**Assignment**. From the review of Sex, Love and DNA, transcribe word for word the passage starting at "There’s a chapter" and ending at "study voles’ behavior.".

**Source extract**.
- Opening Delimiter -

On reading this, this reviewer’s concern was of the possibility of accidentally resurrecting a killer virus, like Ebola. The author assures us that all possible precautions are being taken, but given the recent foul-ups in the handling of patients with Ebola followed by the resignation of the head of the CDC, I have my doubts on the author’s assurances.

The reader may ask, what about cloning more complex multicellular organisms? Schattner explains that plants are easy and animals though challenging are indeed possible. The issues in reviving an extinct species include the same problems that exist for cloning extant species, for example, in cloning mice—only 1% to 2% of cloned mouse egg cells lead to a viable birth; that for any extinct species DNA degrades over time, and that any embryo will need a surrogate mother of a different species.

There’s a chapter on how scientists are beginning to unravel how genes affect our feelings of love and kindness. For the most part, scientists’ focus has been on non-human animals to provide clues on how genes affect humans. One experiment looked at different species of voles each having different natural behaviors, using the hormones oxytocin and vasopressin, closely related proteins used as signaling molecules, to study voles’ behavior.

Scientists discovered that different natural behaviors of the different species are related to DNA regulator regions of vasopressin receptor genes, thereupon the scientists were able to change the behavior of the two species by gene swapping. In a different experiment a similar effect was produced by the selective breeding of voles, which shouldn’t be so surprising considering that humans bred wild wolves into kind dogs a relatively short 15,000 to 30,000 years ago.

The chapter on sex is fascinating. There is a possibility for a human to have two X chromosomes and one Y, or one X and no Y. For some individuals, “physical examination may be unable to determine an intersex individual’s sex, or whether it is even meaningful to label them male or female.” The critical region of the Y chromosome that determines sex is the SRV gene and ten percent of cases of sex reversal are caused by an unusual variant of the SRV gene. The SRV gene can also move to the X chromosome, which is very rare, as approximately only 1 in 80,000 births result in an infertile male with no Y chromosome. Of the dozens of sex-differentiation proteins found by researchers in 2010, 50% of sex reversal causes remain unknown.

There is a chapter on epigenetics, that is, how the environment can change our chromosomes. Here Schattner asks more questions than he has answers to, including how do scientists disentangle environmental from genetic influence, and how can a scientist determine if a trait influenced by genetics at all? Often there are no obvious clues to determine inherited versus environmental influences and the scientist has to look at statistical ranges of an attribute’s presence.

There’s a lot more to Sex, Love and DNA. There’s a section on learning and memory where the author makes a very insightful aside that the intelligent don’t attempt to define intelligence. Despite this, there is a common measure of intelligence—the amount of time it takes to learn something. Intelligence as such is tested by problem solving and memory tests. The problem is there are hundreds of genes that affect problem solving and memory. Genetics studies that would be unethical on humans are adapted for animals, most commonly in the form of rats and mazes.

There are sections on diet and longevity, nature versus nurture, how chromosomes degrade and the relationship between chromosome degradation and the length of life. There’s a section on athletes, heredity factors, and the genes and hormones that affect endurance and strength. The last chapter addresses the limits of science and the need to separate questions on science from questions on morals and ethics, and argues for keeping a cautious, reasoned, slow approach to the science of genetics.

Sex, Love and DNA is a wonderful introduction to genetics. Reading this book raises a feeling similar to watching one of those fascinating National Geographic specials—the one where you are so entertained, you do not realize you are learning.

- Closing Delimiter -

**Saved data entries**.
- Opening Delimiter -

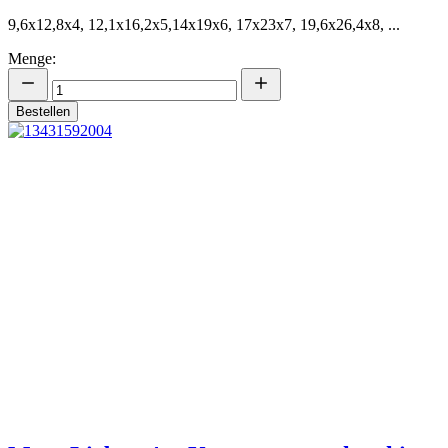
9,6x12,8x4, 12,1x16,2x5,14x19x6, 17x23x7, 19,6x26,4x8, ...
Menge:
Bestellen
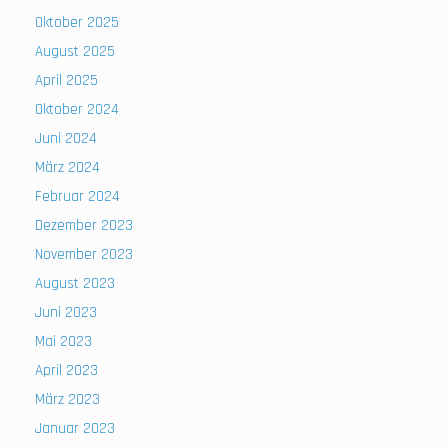
Oktober 2025
August 2025
April 2025
Oktober 2024
Juni 2024
März 2024
Februar 2024
Dezember 2023
November 2023
August 2023
Juni 2023
Mai 2023
April 2023
März 2023
Januar 2023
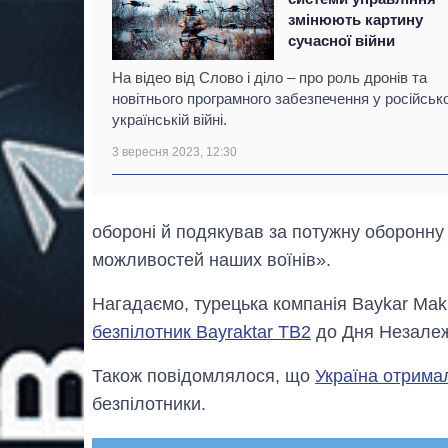
змінюють картину
сучасної війни
На відео від Слово і діло – про роль дронів та
новітнього програмного забезпечення у російськ
українській війні.
3 вересня 2023, 12:30
обороні й подякував за потужну оборонну 
можливостей наших воїнів».
Нагадаємо, турецька компанія Baykar Ma
безпілотник Bayraktar ТВ2
до Дня Незалеж
Також повідомлялося, що
Україна отрима
безпілотники.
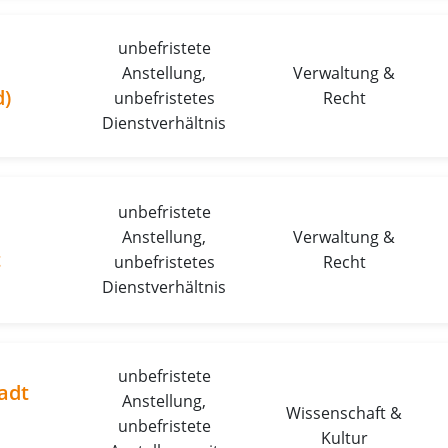
unbefristete
Anstellung,
Verwaltung &
)
unbefristetes
Recht
Dienstverhältnis
unbefristete
Anstellung,
Verwaltung &
t
unbefristetes
Recht
Dienstverhältnis
unbefristete
adt
Anstellung,
Wissenschaft &
unbefristete
Kultur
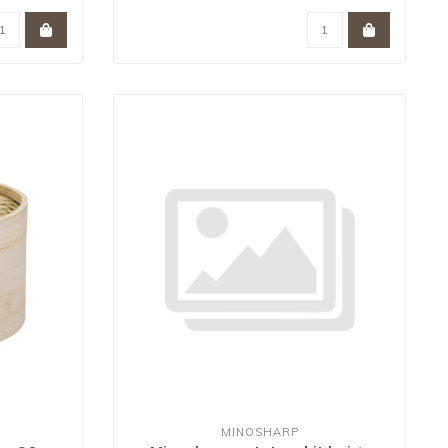
MINOSHARP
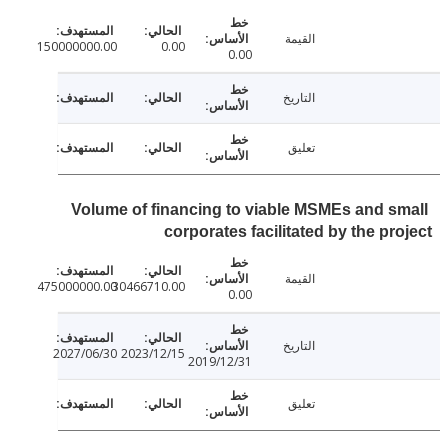
القيمة
150000000.00
0.00
0.00
التاريخ
تعليق
Volume of financing to viable MSMEs and s
corporates facilitated by the pr
القيمة
475000000.00
30466710.00
0.00
التاريخ
2027/06/30
2023/12/15
2019/12/31
تعليق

- Closing Delimiter -

**Exercise response**.
There’s a chapter on how scientists are beginning to unravel how genes affect our feelings of love and kindness. For the most part, scientists’ focus has been on non-human animals to provide clues on how genes affect humans. One experiment looked at different species of voles each having different natural behaviors, using the hormones oxytocin and vasopressin, closely related proteins used as signaling molecules, to study voles’ behavior.